Bookish 2015

I always enjoy looking back over the past year of reading and seeing what stood out. I read 123 books in 2015, and contrary to my usual reading patterns, many of them were non-fiction. Memoirs seemed to make a particular impression on me this year, with many of my favorites falling into that category. Here are some of my favorites, by genre and in no particular order:


Life After Life and A God in Ruins by Kate Atkinson: I finally got around to these, and Life After Life blew me away. I loved it so much I could have kept reading for another 500 pages. I loved A God in Ruins, too, but it wasn’t the magical experience for me that Life After Life had been.

Girl at War by Sara Nović: A powerful story of a young girl fighting for survival during the civil war in Yugoslavia.

Church of Marvels by Leslie Parry: A really fun piece of historical fiction set in turn of the century New York City, featuring sideshows, lost sisters, and asylums.

Dryland by Sarah Jaffe: A introspective, atmosphere coming-of-age story about a young woman on the swim team in early 90s Portland. A strange, quiet book that I found totally absorbing.

Kitchens of the Great Midwest by J. Ryan Stadal: This one was a really fun read. A sprawling, funny look at family and food in Minnesota.


M Train by Patti Smith: A meandering, mesmerizing look at various places and people that have made an impact on Patti in her life.

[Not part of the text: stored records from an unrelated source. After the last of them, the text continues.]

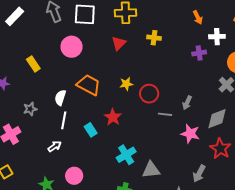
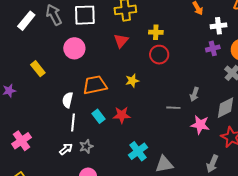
white rectangle: (15, 16) -> (26, 21), moved
purple cross: (199, 53) -> (213, 48), moved
orange trapezoid: (89, 85) -> (95, 85), turned -35
red circle: (149, 94) -> (159, 55), moved
gray star: (30, 109) -> (86, 146), moved
red star: (113, 117) -> (122, 115), turned -30
cyan rectangle: (91, 130) -> (98, 116), moved

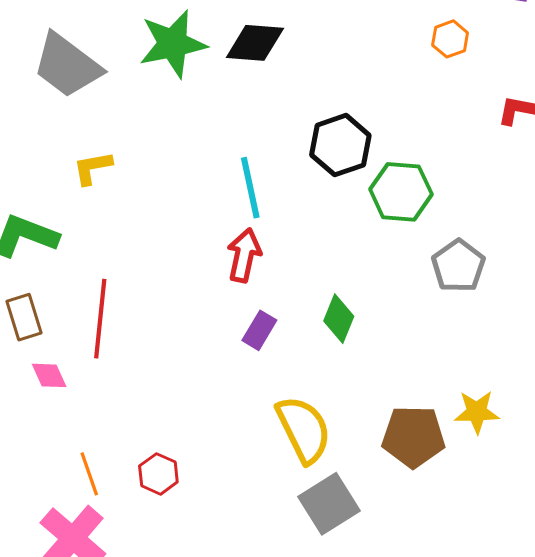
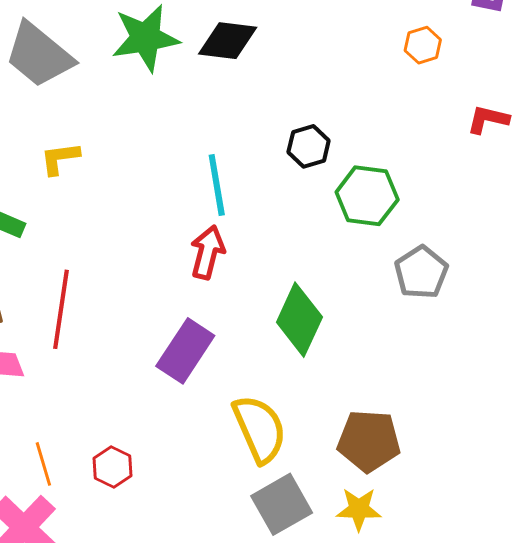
black hexagon: (340, 145) -> (309, 146), size x0.7
green diamond: (339, 319) -> (299, 320), size x1.5
purple rectangle: (259, 330) -> (185, 351), moved, size x1.6
yellow star: (477, 412) -> (359, 509), moved

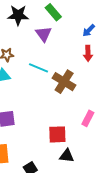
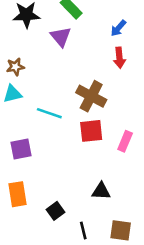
cyan line: (38, 68) -> (49, 113), moved
red square: (57, 134) -> (91, 131), moved

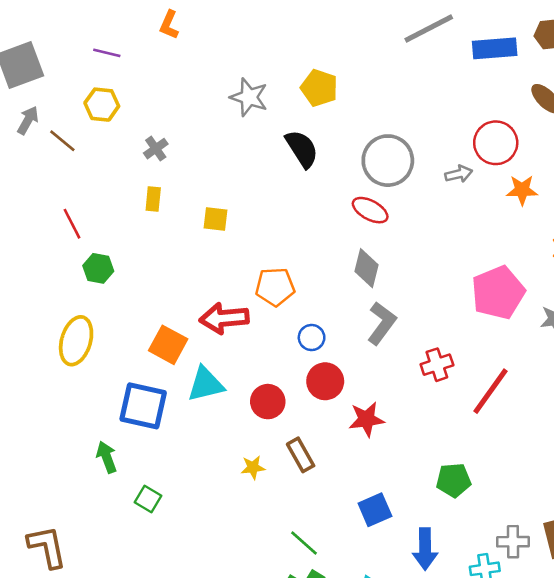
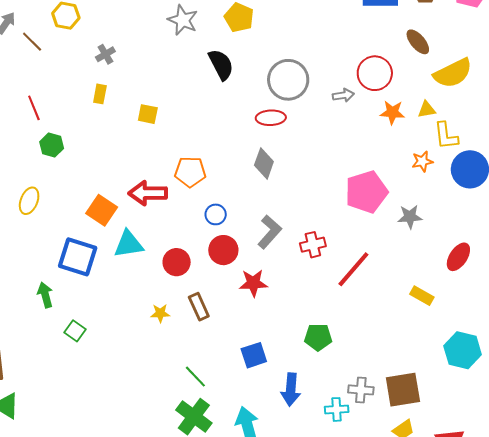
red ellipse: (370, 210) -> (271, 118), turned -36
gray L-shape: (382, 323) -> (270, 232), moved
yellow ellipse: (76, 341) -> (29, 201), size x0.7

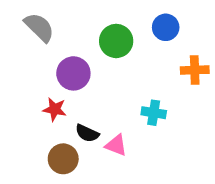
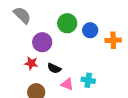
blue circle: (166, 27) -> (90, 30), moved
cyan cross: (154, 113) -> (88, 80), moved
black semicircle: (87, 133) -> (54, 68), moved

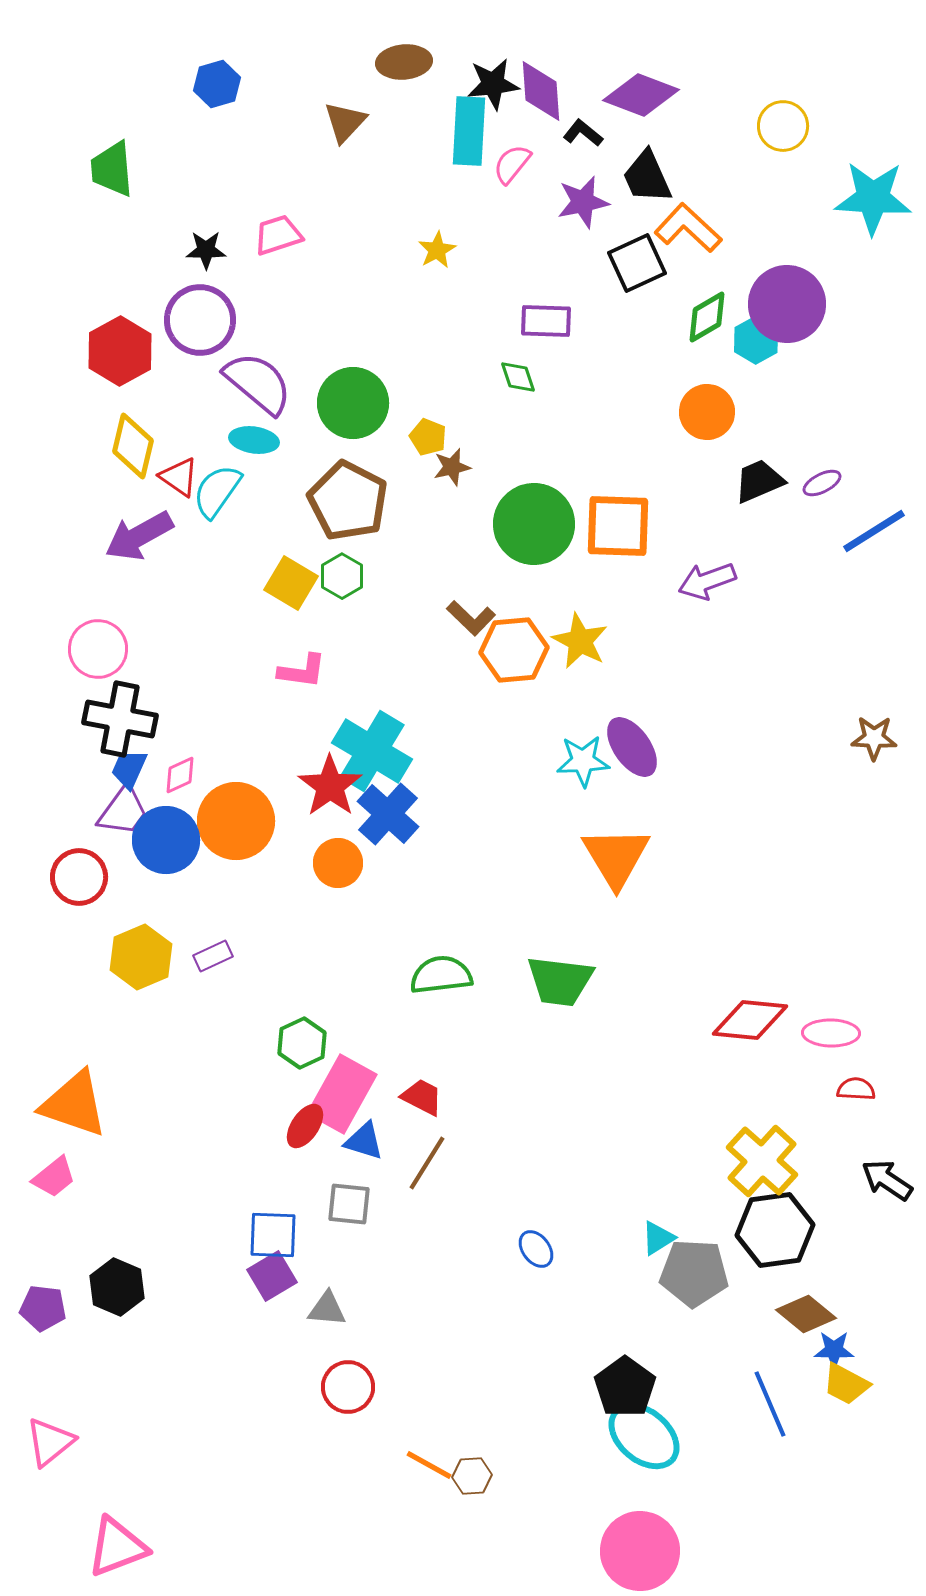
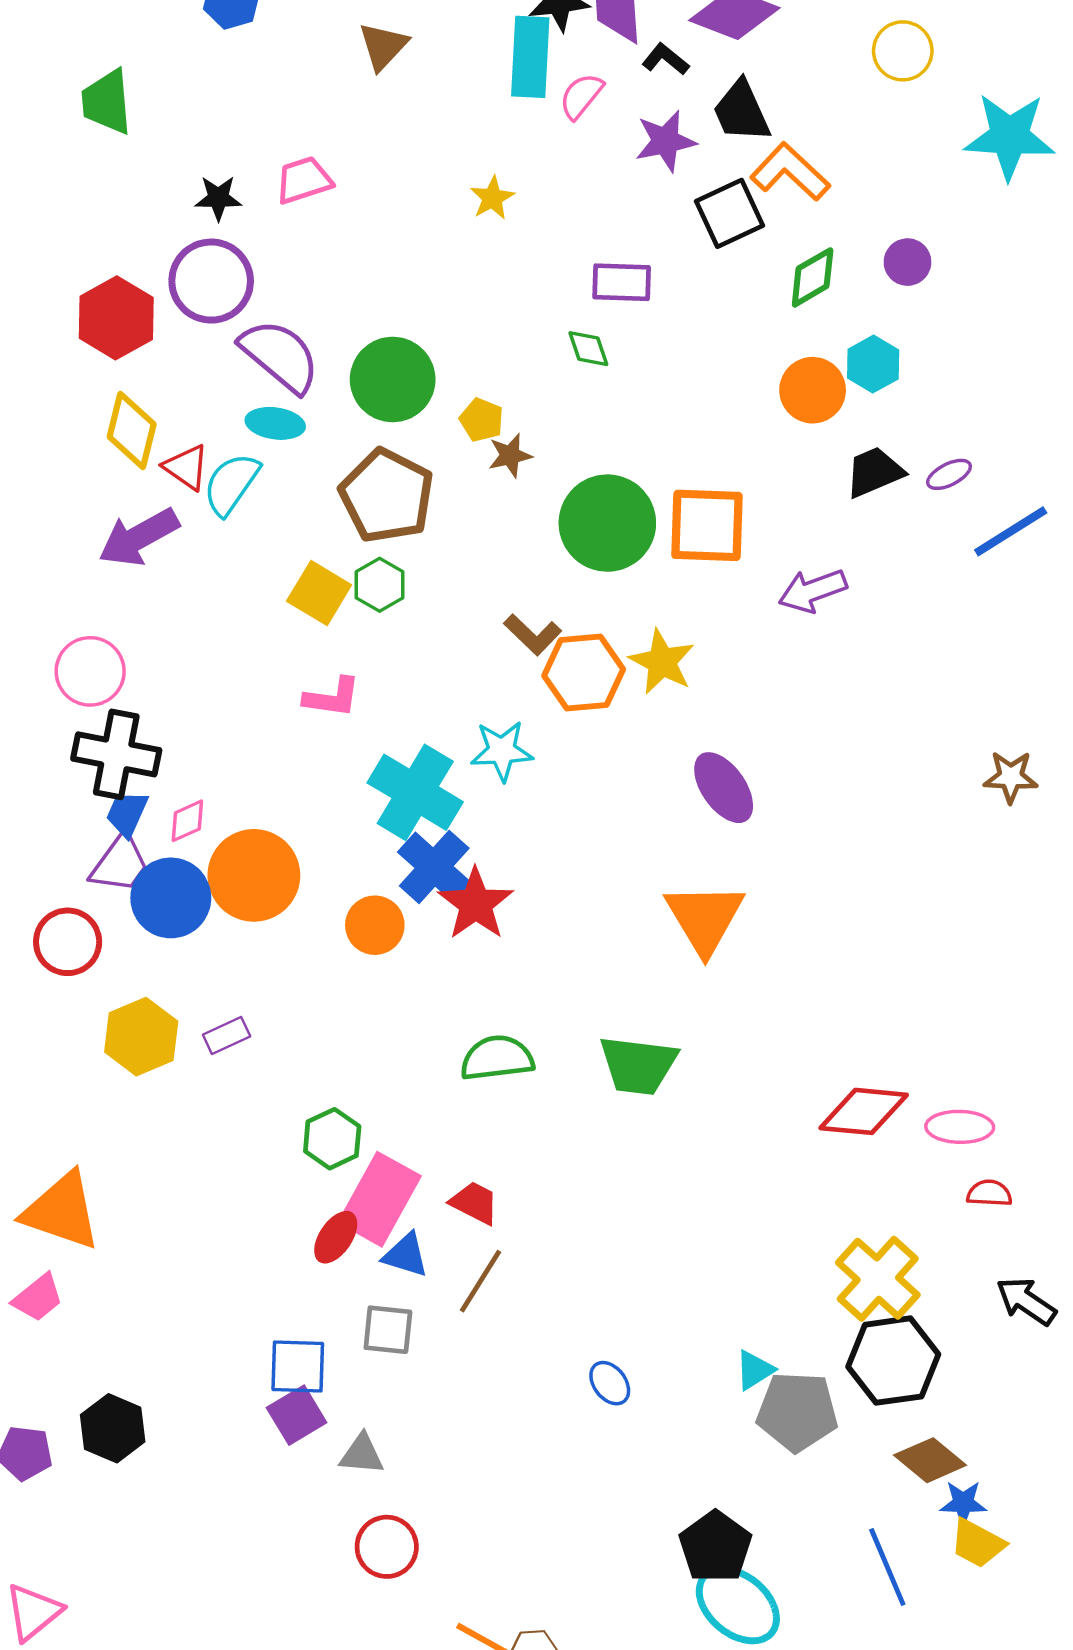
purple circle: (787, 304) -> (907, 262), size x0.5
cyan hexagon: (756, 340) -> (873, 364), moved
cyan star: (583, 761) -> (502, 751), moved
red star: (330, 786) -> (476, 904), moved

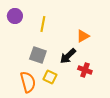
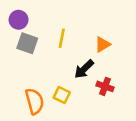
yellow line: (43, 24) -> (62, 38), moved
gray square: (38, 55) -> (27, 43), moved

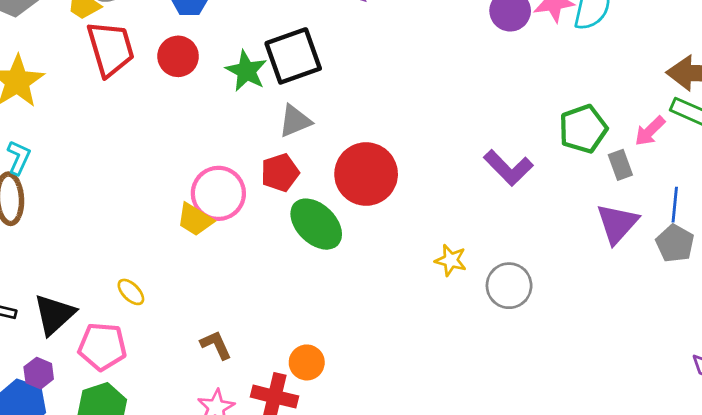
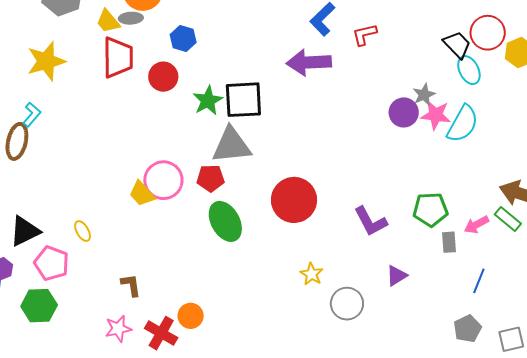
gray triangle: (295, 121) -> (231, 145), size x1.6
red circle: (366, 174) -> (294, 200), moved
purple triangle: (617, 224) -> (397, 276), moved, size x0.7
gray pentagon: (675, 243) -> (467, 329), moved

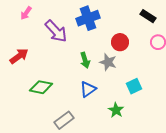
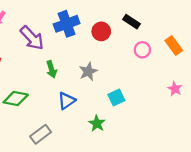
red circle: (120, 42) -> (101, 31), moved
green arrow: (85, 60) -> (51, 69), moved
gray star: (108, 62) -> (88, 71), turned 30

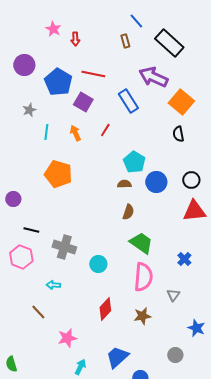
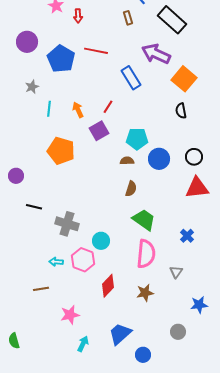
purple square: (83, 102) -> (99, 131), moved, turned 30
cyan pentagon: (134, 162) -> (137, 139), turned -30
pink hexagon: (21, 257) -> (83, 260), moved
brown line: (38, 312) -> (41, 289), turned -56
blue star: (196, 328) -> (199, 305), turned -30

I never thought I would be so enthralled by a book that talked so much about drinking coffee and eating brown toast!

Hunger Makes Me a Modern Girl by Carrie Brownstein: I was really impressed by this memoir by the Sleater-Kinney singer/guitarist. SK is one of my favorite bands of all time, and her book is an insightful look at finding community through music.

What Comes Next and How to Like It by Abigail Thomas: A beautifully written memoir about lifelong friendships and how they change later in life, among many other things. By the author of A Three Dog Life, which I also read and enjoyed this year.

Hammer Head: the Making of a Carpenter by Nina MacLaughlin: A memoir of a woman who quit her soul-sucking journalism job to become an apprentice carpenter. I have an enduring fantasy of doing something similar, so of course I was into this one!

How to Be a Heroine: or, What I’ve Learned from Reading Too Much by Samantha Ellis: I love “bibliomemoirs” and this one was so much fun that I even wrote about it for the local paper (

The Taste of Country Cooking by Edna Lewis: One of the few older books I read this year, this one came out in 1976. It is a classic of the Southern food revival movement, and it was fascinating. It has recipes but also stories of the author’s childhood growing up on a farm in the South. Just lovely.

Dogland: a Journey to the Heart of America’s Dog Problem by Jacki Skole: One of the best books I have read about the homeless pet problem in this country. Heartbreaking but not without hope and helpful suggestions for making a difference.

H is for Hawk by Helen MacDonald: Everyone has read about this one already, so suffice to say I loved it as much as everyone else.

Bad Kid: Growing Up Goth and Gay in Texas by David Crabb: A hilarious look at growing up as an outsider in the 80s and 90s. I could relate to so many of his musical loves, from the early George Michael years to the later Depeche Mode, Erasure, and Pet Shop Boys. I might be a gay 80s boy at heart.

Comics and Graphic Novels 

Bitch Planet, Vol. 1: Extraordinary Machine by Kelly Sue DeConnick: I can’t wait to read more of this one!

Paper Girls #1 and #2 by Brian K. Vaughan: My sister got me the first issue for Christmas and now I am hooked.

Descender Vol. 1: Tin Stars by Jeff Lemire: This is the best sci-fi comic series I have read in awhile, I loved the art and the storytelling.

Lumberjanes, Vol. 1 and 2 by Noelle Stevenson: Geared toward a young crowd, but it is really fun and charming.

Saga, Vol. 5 by Brian K. Vaughan and Fiona Staples: This series continues to be totally entertaining.